There’s still a lot of work to do in that area in terms of which patients are more likely to benefit. What is the best immune biomarker? Is it PD-L1, or is it microsatellite instability or tumor mutation burden? Or is it tumor infiltrating lymphocytes [TILs]? There is a lot of [research] looking at TILs.
There is also some work looking at checkpoint inhibitors in other receptor subtypes, such as the metastatic HER2-positive setting in combination with [HER2-targeted] monoclonal antibodies and chemotherapy.
Jailan Elayoubi, MD, of Barbara Ann Karmanos Cancer Institute, discussed emerging agents in breast cancer. Which key agents were discussed?
One of the most important novel agents that was highlighted is elacestrant, which is an oral selective estrogen receptor degrader [SERD]. It was studied in the phase 3 EMERALD trial [NCT03778931], which showed an improvement in PFS compared with fulvestrant. There are a lot of oral SERDS that are currently being studied in the metastatic setting, as well as in the adjuvant setting. It’s always nice to have options for patients, especially since the only [approved] SERD that we have is intramuscular. It requires 2 injections every month, the first 1 being a loading dose. When approved, oral SERDs would be a good option for patients in the metastatic setting, and I do anticipate that [oral SERDs] are going to be pushed into earlier breast cancer [settings].

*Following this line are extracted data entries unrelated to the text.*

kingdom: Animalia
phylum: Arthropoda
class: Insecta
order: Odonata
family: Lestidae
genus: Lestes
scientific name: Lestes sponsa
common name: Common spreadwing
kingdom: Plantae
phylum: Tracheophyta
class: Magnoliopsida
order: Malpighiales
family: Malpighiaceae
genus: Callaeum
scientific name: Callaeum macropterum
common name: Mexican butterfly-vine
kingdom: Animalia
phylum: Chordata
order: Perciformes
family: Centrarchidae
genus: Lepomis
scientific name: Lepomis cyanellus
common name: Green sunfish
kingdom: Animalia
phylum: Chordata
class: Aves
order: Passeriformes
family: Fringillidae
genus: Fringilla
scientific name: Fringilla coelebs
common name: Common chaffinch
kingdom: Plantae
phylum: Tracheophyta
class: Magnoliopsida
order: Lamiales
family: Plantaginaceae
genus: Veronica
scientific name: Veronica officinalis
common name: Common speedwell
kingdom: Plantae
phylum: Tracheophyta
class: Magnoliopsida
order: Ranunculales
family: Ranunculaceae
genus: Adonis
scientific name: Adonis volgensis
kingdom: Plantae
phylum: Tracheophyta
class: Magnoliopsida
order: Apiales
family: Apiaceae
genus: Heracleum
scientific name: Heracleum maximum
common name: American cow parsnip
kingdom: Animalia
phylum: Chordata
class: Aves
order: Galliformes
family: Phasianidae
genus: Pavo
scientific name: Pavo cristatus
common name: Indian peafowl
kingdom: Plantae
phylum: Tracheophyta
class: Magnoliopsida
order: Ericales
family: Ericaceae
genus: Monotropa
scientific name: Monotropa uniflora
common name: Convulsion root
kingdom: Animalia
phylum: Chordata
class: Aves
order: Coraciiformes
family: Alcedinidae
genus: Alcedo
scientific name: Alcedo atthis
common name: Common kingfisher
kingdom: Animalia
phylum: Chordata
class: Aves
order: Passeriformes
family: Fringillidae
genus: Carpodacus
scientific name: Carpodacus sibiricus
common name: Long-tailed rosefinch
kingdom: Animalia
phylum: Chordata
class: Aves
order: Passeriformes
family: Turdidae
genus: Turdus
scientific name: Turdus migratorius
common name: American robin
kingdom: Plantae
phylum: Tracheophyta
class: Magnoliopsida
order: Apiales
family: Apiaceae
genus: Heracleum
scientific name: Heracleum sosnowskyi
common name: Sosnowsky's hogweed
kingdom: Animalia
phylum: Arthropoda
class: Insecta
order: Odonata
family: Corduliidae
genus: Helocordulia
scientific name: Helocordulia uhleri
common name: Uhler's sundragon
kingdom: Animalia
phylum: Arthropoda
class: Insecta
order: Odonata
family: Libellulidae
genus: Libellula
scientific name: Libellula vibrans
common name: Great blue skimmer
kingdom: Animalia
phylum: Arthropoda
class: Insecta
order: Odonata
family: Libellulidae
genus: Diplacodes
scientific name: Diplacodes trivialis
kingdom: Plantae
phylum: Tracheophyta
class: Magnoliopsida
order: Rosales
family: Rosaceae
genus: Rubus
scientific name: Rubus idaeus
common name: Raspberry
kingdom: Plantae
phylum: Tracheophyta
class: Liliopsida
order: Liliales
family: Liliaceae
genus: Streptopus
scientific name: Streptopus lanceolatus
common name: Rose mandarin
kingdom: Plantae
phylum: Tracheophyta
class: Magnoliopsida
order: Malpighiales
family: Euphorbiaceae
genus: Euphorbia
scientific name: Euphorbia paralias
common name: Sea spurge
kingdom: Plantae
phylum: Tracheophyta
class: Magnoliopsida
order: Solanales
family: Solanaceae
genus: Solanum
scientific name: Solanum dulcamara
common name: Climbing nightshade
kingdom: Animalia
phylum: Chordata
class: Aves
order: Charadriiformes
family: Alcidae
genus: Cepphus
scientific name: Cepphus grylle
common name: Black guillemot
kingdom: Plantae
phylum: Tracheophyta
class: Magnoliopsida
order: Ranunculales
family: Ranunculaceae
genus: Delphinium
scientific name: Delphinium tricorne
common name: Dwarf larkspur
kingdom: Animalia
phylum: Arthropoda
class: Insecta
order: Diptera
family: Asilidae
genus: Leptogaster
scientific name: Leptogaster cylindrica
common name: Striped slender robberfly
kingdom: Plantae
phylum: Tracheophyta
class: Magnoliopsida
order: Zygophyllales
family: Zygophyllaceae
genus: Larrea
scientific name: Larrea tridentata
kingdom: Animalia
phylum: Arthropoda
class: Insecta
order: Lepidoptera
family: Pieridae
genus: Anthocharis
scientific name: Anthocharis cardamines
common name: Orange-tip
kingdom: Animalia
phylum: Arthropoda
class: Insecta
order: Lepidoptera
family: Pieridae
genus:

How could emerging ADCs affect practice across breast cancer settings?
Oncologists that practice in the community and general oncologists that see more than one cancer [must] stay up to date, especially now with the ADCs that are coming in HER2-positive breast cancer and TNBC. We have new ADCs that are going to be coming out, and it’s important to stay on top of that, so that [oncologists] can always treat their patients with the best available therapy.